Те, кто улетали с Земли не в первый раз — начальник научной части экспедиции академик Баландин, пожилой, полный, с розовым лицом и длинными поседевшими волосами, и инженер радиотехник Топорков, худощавый человек с резкими крупными чертами немного цыганского лица, казались спокойными. Остальные вызывали в Мельникове сочувствие, — так сильно они волновались. Но он хорошо знал, что ничем, кроме личного примера, не может помочь им.
Геолог Василий Романов, механик атомных двигателей Александр Князев и кинооператор Геннадий Второв старались держаться поближе к Мельникову, инстинктивно ища поддержки в его спокойствии, казавшемся им удивительным и непонятным. Встречая взгляд их глаз, тревожных и лихорадочно блестевших, Мельников ободряюще улыбался.
Они смотрели на него — заместителя начальника экспедиции — как на старшего и опытного товарища; а давно ли он сам, начинающий звездоплаватель, с мучительным волнением ожидал первого в своей жизни старта, ища поддержки своему мужеству у Камова и Пайчадзе! Прошло всего восемь лет, и вот он должен служить примером другим в начале их «космического пути», передавать дальше полученную от старших эстафету опыта.
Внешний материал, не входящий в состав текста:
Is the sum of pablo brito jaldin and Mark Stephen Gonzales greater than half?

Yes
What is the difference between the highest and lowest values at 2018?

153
За восемь лет Мельников сильно изменился. На борт звездолета «СССР-КС 2» он ступил в возрасте двадцати семи лет, но по внешнему виду ему тогда можно было дать двадцать. Теперь это был тридцатипятилетний мужчина, выглядевший старше своих лет.
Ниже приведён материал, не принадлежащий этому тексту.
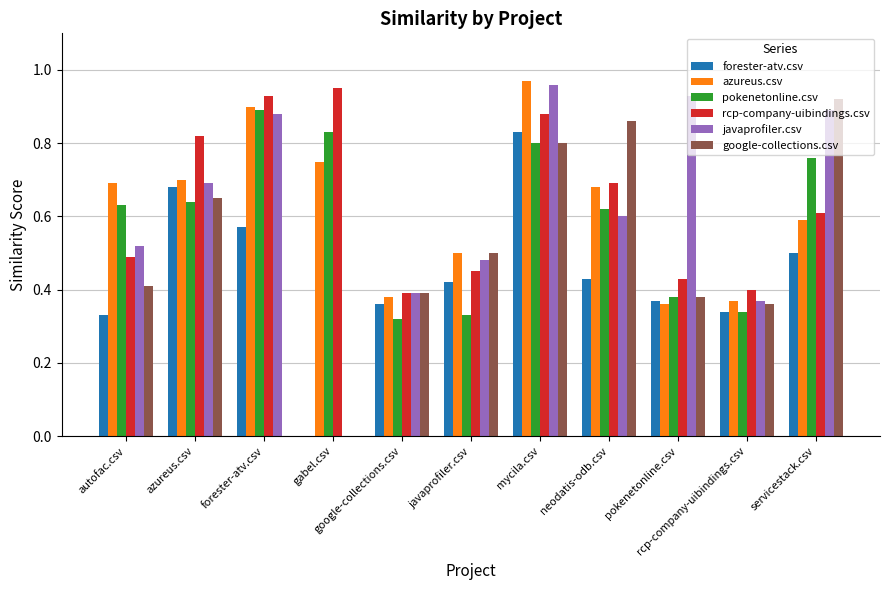

Reading left to right, extract all data points from this chart.

forester-atv.csv: 0.3	0.7	0.6	0.0	0.4	0.4	0.8	0.4	0.4	0.3	0.5
azureus.csv: 0.7	0.7	0.9	0.8	0.4	0.5	1.0	0.7	0.4	0.4	0.6
pokenetonline.csv: 0.6	0.6	0.9	0.8	0.3	0.3	0.8	0.6	0.4	0.3	0.8
rcp-company-uibindings.csv: 0.5	0.8	0.9	0.9	0.4	0.5	0.9	0.7	0.4	0.4	0.6
javaprofiler.csv: 0.5	0.7	0.9	0.0	0.4	0.5	1.0	0.6	0.9	0.4	0.9
google-collections.csv: 0.4	0.7	0.0	0.0	0.4	0.5	0.8	0.9	0.4	0.4	0.9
Исчезли юношеская округлость щек, веселый блеск глаз. По краям губ, сжатых в твердую прямую линию, появились первые признаки будущих глубоких морщин, на висках серебрилась седина. С левой стороны лба виднелся длинный шрам — память о трагическом случае на Луне, когда метеорит пробил бак вездехода и вызвал взрыв. Он и Пайчадзе чудом спаслись тогда. На левой руке не хватало одного пальца — результат падения в лунную трещину, на его счастье оказавшуюся неглубокой. И в тот раз только случайность сохранила ему жизнь. И много других случаев, всегда смертельно опасных, хранила его память. Природа не любит раскрывать свои тайны.
Машина остановилась в центре ракетодрома. Вокзал и окружающие его здания казались отсюда совсем маленькими. Во все стороны расстилалось ровное желтовато-серое поле. Чугунная решетка, окружавшая ракетодром, четко проступала на самом горизонте непрерывной черной линией. Видное отсюда целиком, поле казалось грандиознее, чем от вокзала.
Оно было пустынно. Только один человек медленно ходил по краю стартовой площадки, где, подобно исполинскому киту, лежал «СССР-КС 3». Это был начальник ракетодрома — инженер Ларин. Как всегда, он последним провожал улетающих с Земли звездоплавателей в их долгий и нелегкий путь.
Мельников заметил неведомо откуда взявшуюся тучу и показал на нее Арсену Георгиевичу.
— Она нас не задержит, — пошутил Пайчадзе.